Salt Lake enters the game both weary and filled with doubt. Wednesday's lightning-delayed 0-0 thriller against Los Angeles extended their scoreless streak over 600 minutes - think it's frustrating that our strikers aren't scoring? The Royals have played 10 HOURS of football since anyone wearing their badge celebrated a goal. That's crazy. They haven't won a game since Easter Sunday.
They also are nowhere near full strength. Javier Morales, now 35, simply carried this team to their two wins, but he won't play today due to injury. Neither will Joao Plata, the Ecuadorian winger who sparked last season's comeback Salt Lake win in Chicago. Inspirational Homegrown Jordan Allen might also miss after being called up to the USA U-20 squad for the youth World Cup.
None of which means this will be a walkover. Salt Lake is a team in transition, surely, as the old-guard axis of Saborio-Morales-Beckerman-Olave-Rimando gets slower and longer in the tooth, but they're also the organization which has built one of the best talent-production pipelines in the USA. The challenge around the Wasatch Front is to manage the ascendance of the latter without destroying the chemistry of the former.
To that end, expect the Royals to maintain a narrow diamond midfield and use like-for-like swaps in today's game - long-term project Luis Gil will move from shuttler to schemer, taking Morales' spot at the tip of the diamond, with the workmanlike John Stertzer moving into Gil's old spot. Luke Mulholland is creative and responsible in the other shuttling midfield role.
We've said this repeatedly this year, but it keeps applying: Real Salt Lake's central defense is generally solid, but can be had for pace. Jaime Olave is still a battering ram, but has lost a crucial step and no longer bosses the back line so imperiously. Chris Schuler's return from injury helps them, but how will he respond to his second game in four days?
The stop-start nature and late finish of Salt Lake's game on Wednesday could dictate more squad rotation from Cassar than we're used to. If that's the case, look for names like Devon Sandoval or Sebastian Jaime in the lineup.

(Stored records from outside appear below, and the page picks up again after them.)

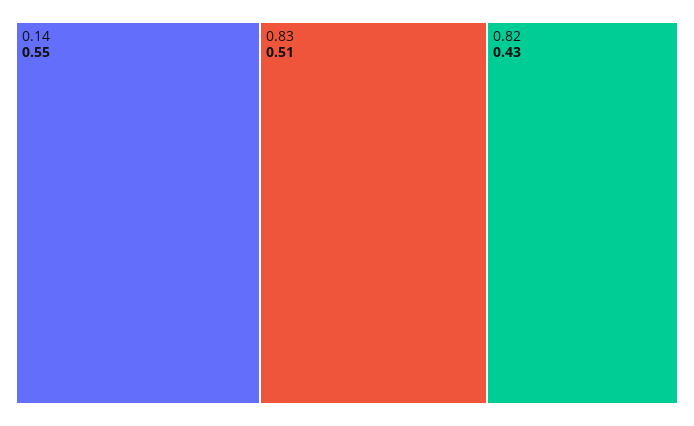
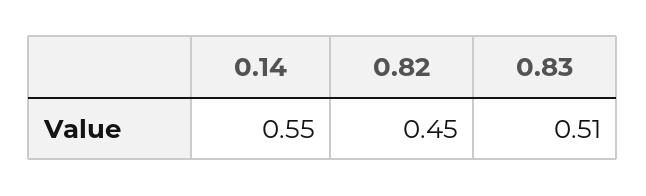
0.82: 0.43 -> 0.45

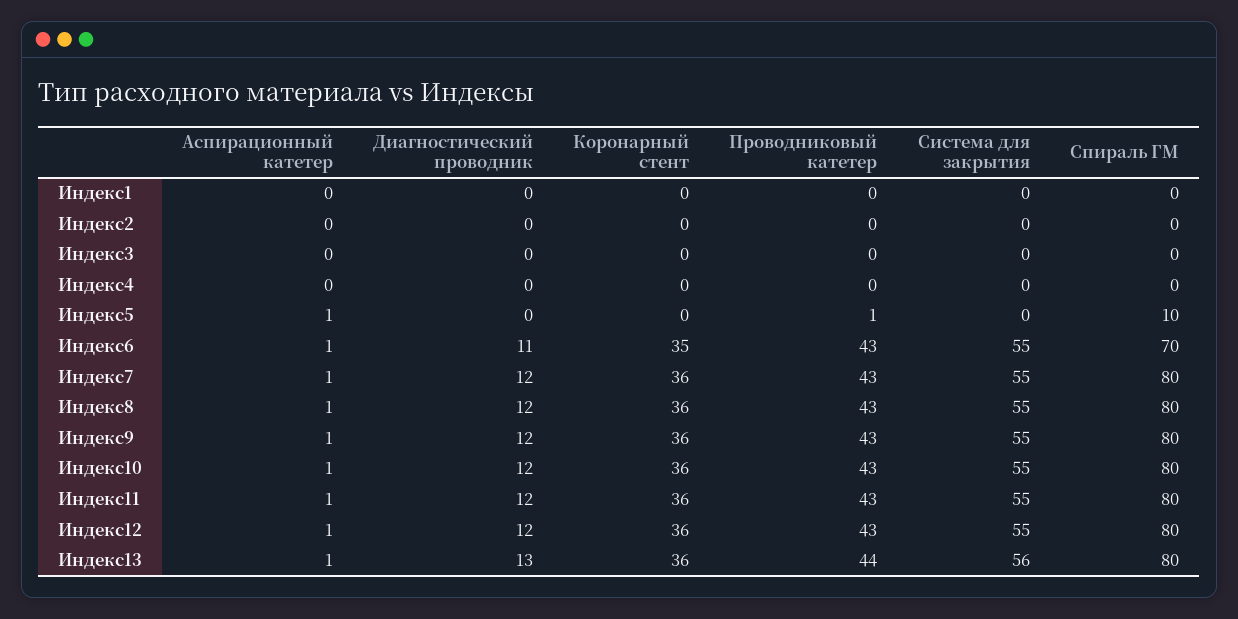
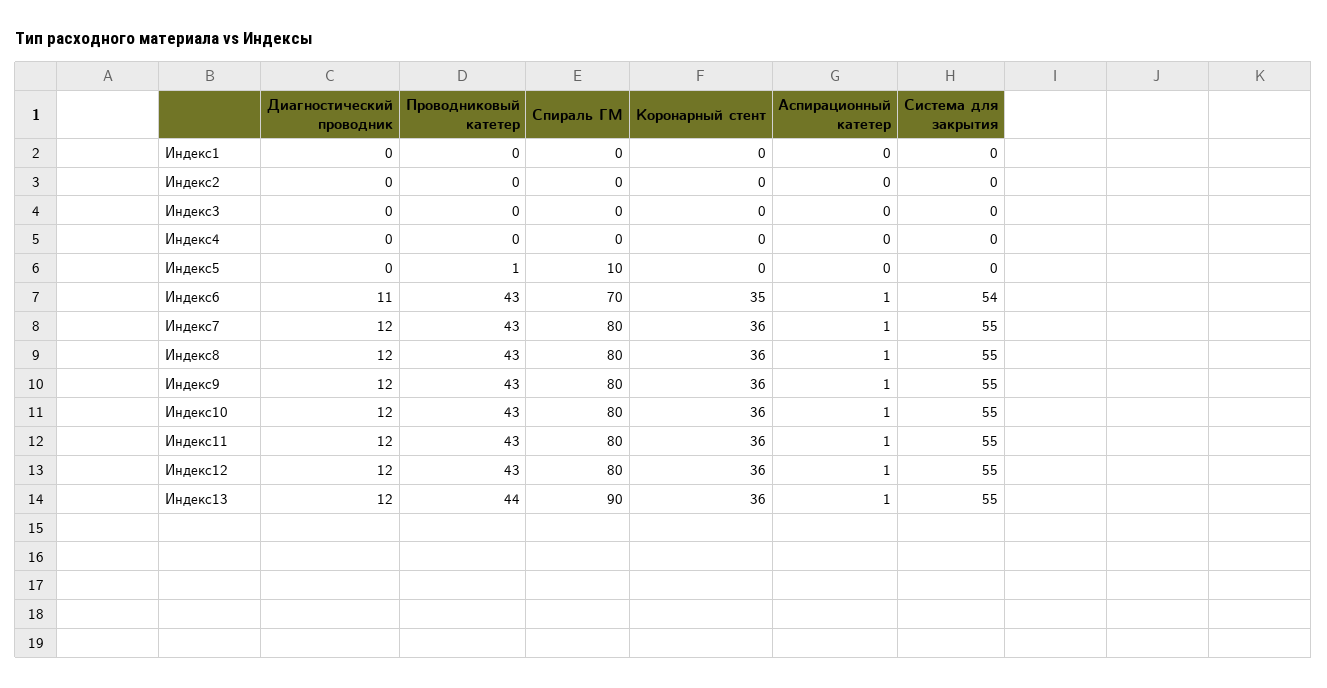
Аспирационный катетер, Индекс5: 1 -> 0
Система для закрытия, Индекс6: 55 -> 54
Диагностический проводник, Индекс13: 13 -> 12
Система для закрытия, Индекс13: 56 -> 55
Спираль ГМ, Индекс13: 80 -> 90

Shipp & Maloney v Beckerman: If Chicago elects to keep the ball rather than playing on the counter, the ability of Harry Shipp and Shaun Maloney to ask varied questions of a defense will be crucial, as the Royals defense is vulnerable when Beckerman gets pulled side to side.

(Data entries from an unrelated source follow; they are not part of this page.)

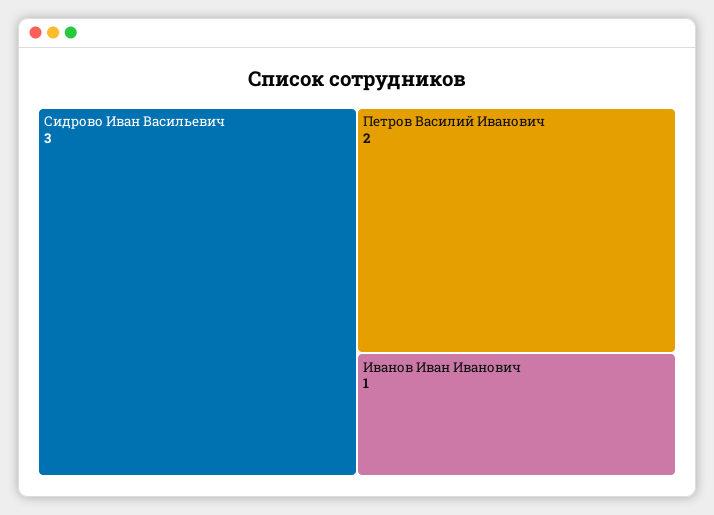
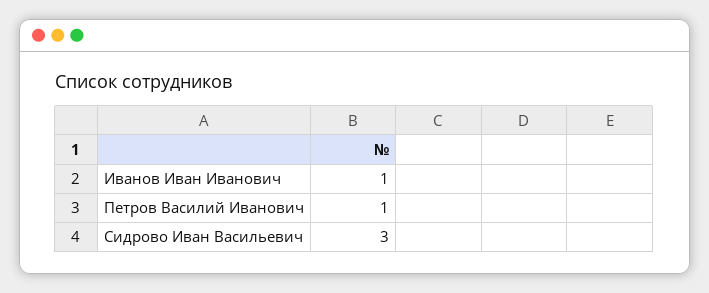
Петров Василий Иванович: 2 -> 1

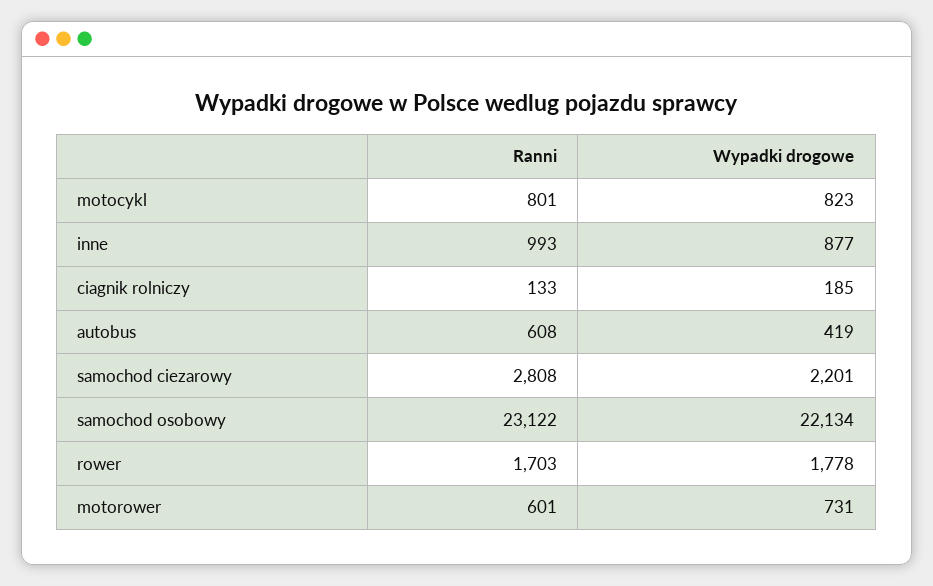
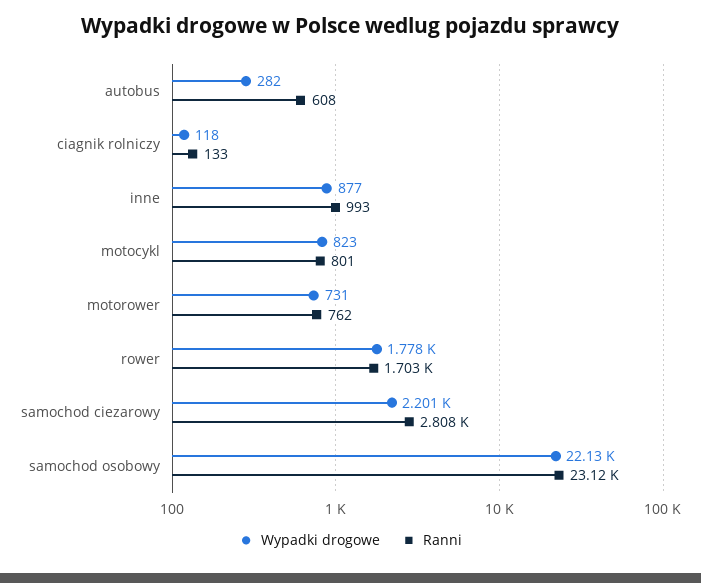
Wypadki drogowe, ciagnik rolniczy: 185 -> 118
Wypadki drogowe, autobus: 419 -> 282
Ranni, motorower: 601 -> 762

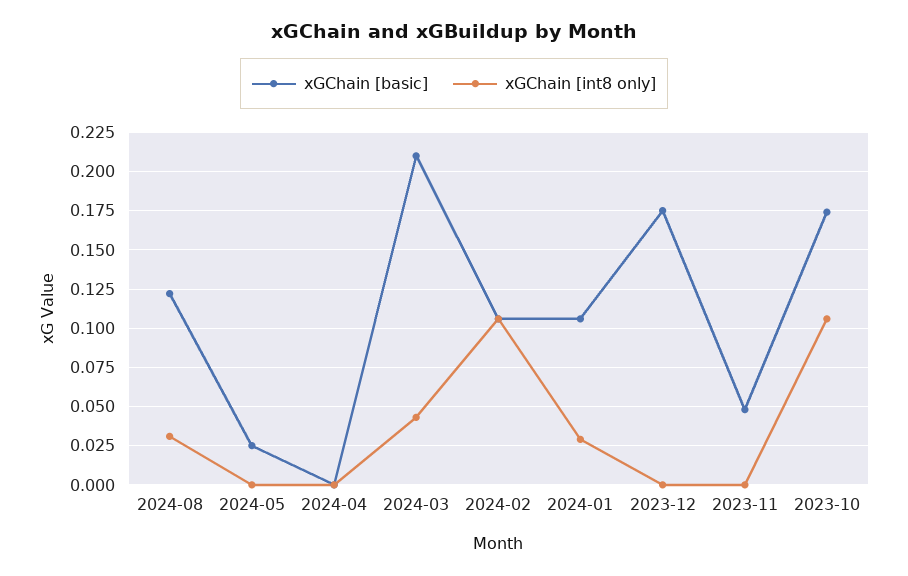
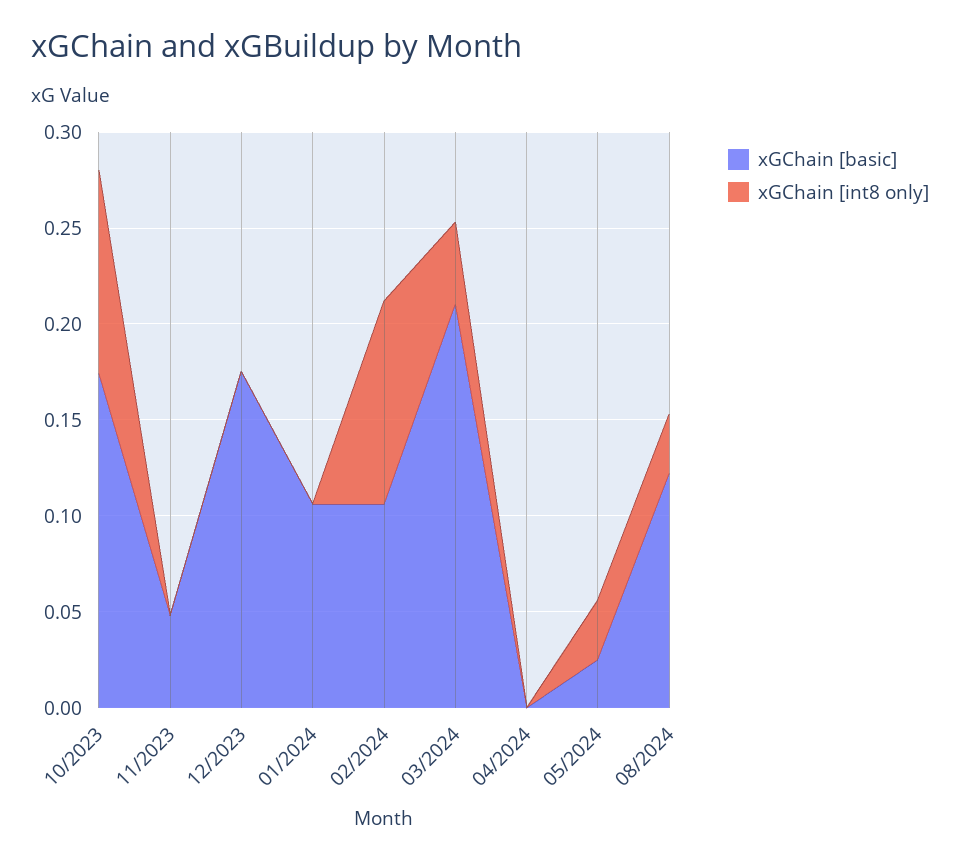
xGChain [int8 only], 2024-05: 0 -> 0.03
xGChain [int8 only], 2024-01: 0.03 -> 0

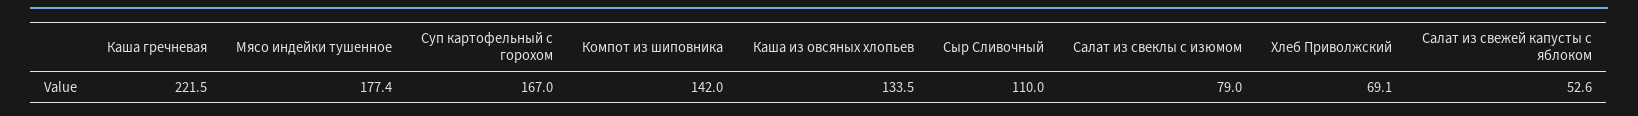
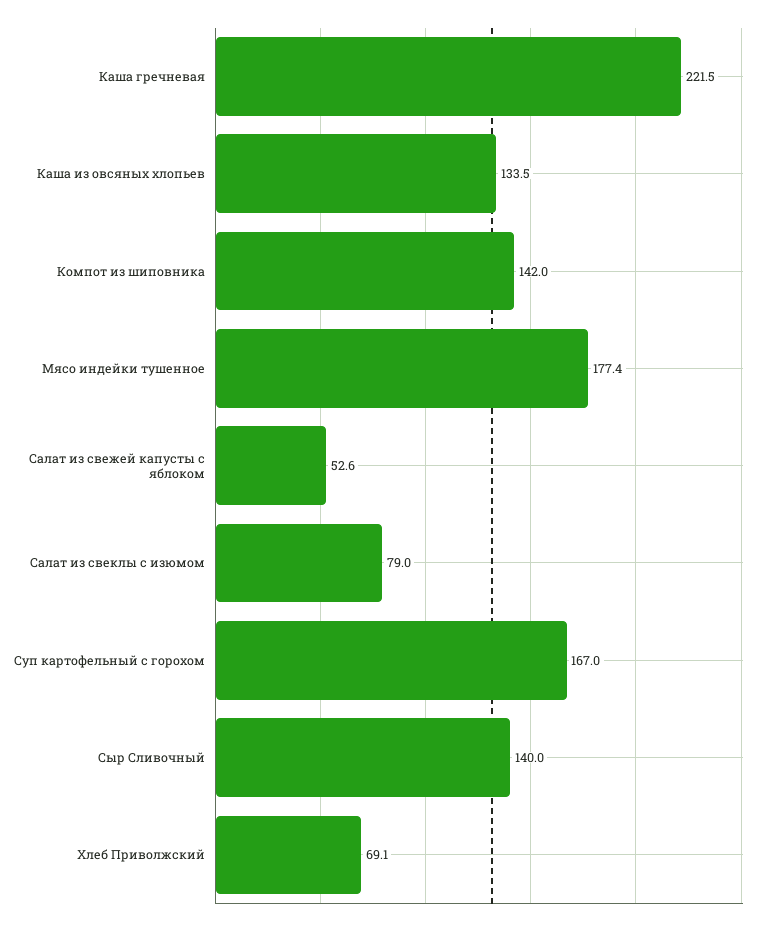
Сыр Сливочный: 110 -> 140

Chicago strikers v themselves: For the luvva Zoroaster, gentlemen. Shots on goal, please.
Polster & Mr. X v the RSL diamond: Matt Polster's coming off his worst game as a pro; were the tactics to blame, or is his form deflating? Today's matchup will ask a great deal of the Rookie of the Year candidate, as he and his midfield partner will likely be outnumbered in the middle, again.
What I'll be watching for
Can the Fire adapt during the game? Last weekend, it was obvious within about five minutes that Sporting were set up to deny the quick counter to Accam. Somehow, the Fire never got the memo, continuing to ping hopeful balls into space deep into the second half. Especially frustrating, as KC's midfield seemed ready to concede the kind of possession which the Men in Red have routinely turned into chances this season.
How does Polster look? The rookie's lights-out play has been the true surprise of the early season for the Fire; is that his level? Please, please tell me it is ...
The bottom line
The betting line aggregate at BetBrain.com for this one is promising to Fire fans: 45% chance of a win for the Men in Red, with a 29% chance of a draw.